Extracted data Start Marker

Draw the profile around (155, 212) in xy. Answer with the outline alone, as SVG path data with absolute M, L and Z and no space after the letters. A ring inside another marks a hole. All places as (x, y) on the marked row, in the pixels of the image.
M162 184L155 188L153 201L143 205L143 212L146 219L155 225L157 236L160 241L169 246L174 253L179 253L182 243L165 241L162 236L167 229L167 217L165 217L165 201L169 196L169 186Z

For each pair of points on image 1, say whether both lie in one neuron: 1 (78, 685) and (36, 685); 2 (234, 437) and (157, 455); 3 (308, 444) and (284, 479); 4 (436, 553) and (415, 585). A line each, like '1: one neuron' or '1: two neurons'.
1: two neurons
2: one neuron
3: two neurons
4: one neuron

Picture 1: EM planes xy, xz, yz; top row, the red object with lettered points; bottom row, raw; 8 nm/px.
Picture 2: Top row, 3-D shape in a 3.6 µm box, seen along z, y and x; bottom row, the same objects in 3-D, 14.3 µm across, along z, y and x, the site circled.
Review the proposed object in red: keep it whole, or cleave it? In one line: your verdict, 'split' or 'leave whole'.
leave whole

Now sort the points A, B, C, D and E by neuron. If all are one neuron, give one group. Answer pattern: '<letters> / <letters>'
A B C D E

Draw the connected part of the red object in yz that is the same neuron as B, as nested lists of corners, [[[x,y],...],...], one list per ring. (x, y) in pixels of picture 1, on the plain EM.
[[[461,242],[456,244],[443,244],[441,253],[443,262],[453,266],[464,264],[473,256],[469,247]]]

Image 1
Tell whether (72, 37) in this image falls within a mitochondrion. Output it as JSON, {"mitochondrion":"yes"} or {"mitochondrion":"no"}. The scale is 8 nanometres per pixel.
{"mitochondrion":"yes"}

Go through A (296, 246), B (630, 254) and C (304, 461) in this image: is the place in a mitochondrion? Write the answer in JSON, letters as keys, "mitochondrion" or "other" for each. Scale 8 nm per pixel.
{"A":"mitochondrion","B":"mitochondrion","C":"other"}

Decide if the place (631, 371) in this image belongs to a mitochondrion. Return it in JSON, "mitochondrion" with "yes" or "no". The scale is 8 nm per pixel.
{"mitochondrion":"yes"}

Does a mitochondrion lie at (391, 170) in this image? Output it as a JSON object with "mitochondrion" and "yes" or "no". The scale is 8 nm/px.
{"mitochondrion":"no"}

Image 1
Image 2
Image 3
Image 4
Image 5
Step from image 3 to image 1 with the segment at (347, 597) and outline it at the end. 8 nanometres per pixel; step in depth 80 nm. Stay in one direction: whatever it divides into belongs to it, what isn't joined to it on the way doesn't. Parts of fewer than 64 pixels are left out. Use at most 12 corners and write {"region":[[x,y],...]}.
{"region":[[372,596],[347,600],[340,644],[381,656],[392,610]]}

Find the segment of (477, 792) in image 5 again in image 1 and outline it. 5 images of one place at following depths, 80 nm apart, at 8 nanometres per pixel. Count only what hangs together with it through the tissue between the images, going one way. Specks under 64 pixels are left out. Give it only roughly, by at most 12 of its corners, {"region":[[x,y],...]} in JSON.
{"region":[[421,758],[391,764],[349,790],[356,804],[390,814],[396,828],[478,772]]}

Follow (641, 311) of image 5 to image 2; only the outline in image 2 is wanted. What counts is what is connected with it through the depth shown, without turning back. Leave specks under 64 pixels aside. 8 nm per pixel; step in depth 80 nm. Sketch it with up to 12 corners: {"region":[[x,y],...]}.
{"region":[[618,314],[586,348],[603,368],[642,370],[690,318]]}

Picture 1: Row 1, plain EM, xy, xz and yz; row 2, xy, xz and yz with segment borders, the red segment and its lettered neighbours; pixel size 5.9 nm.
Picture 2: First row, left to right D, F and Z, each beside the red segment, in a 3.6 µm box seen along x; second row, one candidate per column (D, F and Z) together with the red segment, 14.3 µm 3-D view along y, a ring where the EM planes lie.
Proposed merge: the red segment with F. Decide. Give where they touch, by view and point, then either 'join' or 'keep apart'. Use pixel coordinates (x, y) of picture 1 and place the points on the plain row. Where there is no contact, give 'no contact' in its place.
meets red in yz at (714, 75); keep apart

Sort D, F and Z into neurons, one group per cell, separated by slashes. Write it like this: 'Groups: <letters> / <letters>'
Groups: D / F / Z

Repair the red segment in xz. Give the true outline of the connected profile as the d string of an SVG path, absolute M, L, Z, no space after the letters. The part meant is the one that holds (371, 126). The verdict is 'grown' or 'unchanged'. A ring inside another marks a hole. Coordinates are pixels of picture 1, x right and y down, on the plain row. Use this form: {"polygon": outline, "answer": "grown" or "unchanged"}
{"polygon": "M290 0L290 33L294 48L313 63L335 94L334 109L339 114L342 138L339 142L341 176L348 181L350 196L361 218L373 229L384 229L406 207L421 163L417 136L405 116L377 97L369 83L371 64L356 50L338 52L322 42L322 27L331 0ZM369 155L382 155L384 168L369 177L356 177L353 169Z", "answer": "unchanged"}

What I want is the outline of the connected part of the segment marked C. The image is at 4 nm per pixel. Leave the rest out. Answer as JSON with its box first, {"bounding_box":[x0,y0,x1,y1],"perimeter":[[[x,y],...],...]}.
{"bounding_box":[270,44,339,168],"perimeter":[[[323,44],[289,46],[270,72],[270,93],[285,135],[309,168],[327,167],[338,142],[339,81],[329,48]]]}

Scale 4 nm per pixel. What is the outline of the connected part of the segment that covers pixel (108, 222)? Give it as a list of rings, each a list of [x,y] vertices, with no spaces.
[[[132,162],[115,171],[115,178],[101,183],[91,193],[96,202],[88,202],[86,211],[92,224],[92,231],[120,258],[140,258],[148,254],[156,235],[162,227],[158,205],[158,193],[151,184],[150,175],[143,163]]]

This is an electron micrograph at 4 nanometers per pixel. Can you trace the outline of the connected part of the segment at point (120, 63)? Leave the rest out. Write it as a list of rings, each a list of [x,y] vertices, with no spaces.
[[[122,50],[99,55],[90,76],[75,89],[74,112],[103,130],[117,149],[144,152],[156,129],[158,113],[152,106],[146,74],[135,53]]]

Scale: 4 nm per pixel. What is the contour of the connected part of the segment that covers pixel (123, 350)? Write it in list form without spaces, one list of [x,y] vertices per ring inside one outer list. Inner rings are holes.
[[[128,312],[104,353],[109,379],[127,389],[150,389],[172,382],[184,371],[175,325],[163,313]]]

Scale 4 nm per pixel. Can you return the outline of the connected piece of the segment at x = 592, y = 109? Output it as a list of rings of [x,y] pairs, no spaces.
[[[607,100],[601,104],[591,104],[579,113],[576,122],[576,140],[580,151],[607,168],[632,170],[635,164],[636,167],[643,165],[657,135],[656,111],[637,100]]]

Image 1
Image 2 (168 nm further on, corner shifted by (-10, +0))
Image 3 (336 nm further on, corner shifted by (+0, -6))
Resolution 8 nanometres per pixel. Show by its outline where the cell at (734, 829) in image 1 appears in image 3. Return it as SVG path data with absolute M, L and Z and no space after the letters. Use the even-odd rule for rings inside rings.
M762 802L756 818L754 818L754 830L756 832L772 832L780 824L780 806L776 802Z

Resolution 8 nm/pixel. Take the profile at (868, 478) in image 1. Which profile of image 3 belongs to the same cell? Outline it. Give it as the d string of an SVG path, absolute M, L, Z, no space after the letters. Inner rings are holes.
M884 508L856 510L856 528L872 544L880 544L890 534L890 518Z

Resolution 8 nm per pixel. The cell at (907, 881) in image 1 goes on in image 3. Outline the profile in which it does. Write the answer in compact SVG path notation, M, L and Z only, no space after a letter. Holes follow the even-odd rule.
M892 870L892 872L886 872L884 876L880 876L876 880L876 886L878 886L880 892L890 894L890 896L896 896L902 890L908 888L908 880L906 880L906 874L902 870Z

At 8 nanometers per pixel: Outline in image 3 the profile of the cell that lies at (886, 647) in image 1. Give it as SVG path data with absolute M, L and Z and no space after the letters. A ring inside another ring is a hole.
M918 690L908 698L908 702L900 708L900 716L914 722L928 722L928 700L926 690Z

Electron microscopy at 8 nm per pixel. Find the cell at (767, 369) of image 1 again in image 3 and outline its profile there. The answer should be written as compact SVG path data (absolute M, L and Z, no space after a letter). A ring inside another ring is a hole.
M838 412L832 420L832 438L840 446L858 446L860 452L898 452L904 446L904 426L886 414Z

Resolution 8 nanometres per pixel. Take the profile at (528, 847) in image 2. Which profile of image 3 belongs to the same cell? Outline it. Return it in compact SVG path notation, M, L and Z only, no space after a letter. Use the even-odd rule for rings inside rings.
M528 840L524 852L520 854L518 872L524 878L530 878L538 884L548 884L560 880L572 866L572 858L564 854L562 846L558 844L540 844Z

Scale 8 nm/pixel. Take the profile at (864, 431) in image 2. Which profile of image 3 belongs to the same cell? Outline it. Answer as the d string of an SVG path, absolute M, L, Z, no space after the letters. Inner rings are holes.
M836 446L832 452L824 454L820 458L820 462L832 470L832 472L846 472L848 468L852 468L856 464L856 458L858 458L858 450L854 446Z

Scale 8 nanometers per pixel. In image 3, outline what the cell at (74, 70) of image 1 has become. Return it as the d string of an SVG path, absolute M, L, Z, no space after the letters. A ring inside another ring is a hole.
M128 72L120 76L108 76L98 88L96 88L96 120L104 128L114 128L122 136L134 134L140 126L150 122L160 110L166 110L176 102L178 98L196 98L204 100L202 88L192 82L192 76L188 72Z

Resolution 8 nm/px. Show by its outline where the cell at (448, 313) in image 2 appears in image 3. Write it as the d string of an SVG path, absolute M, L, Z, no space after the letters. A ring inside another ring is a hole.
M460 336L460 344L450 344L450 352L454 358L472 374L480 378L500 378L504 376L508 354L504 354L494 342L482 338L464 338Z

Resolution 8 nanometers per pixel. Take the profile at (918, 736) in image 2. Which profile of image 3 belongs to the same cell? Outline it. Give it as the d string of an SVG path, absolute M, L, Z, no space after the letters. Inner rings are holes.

Extracted data End Marker

** Task **
List, from the entries above, every line in which the word "seen" shows up.

** Problem solution **
Picture 2: Top row, 3-D shape in a 3.6 µm box, seen along z, y and x; bottom row, the same objects in 3-D, 14.3 µm across, along z, y and x, the site circled.
Picture 2: First row, left to right D, F and Z, each beside the red segment, in a 3.6 µm box seen along x; second row, one candidate per column (D, F and Z) together with the red segment, 14.3 µm 3-D view along y, a ring where the EM planes lie.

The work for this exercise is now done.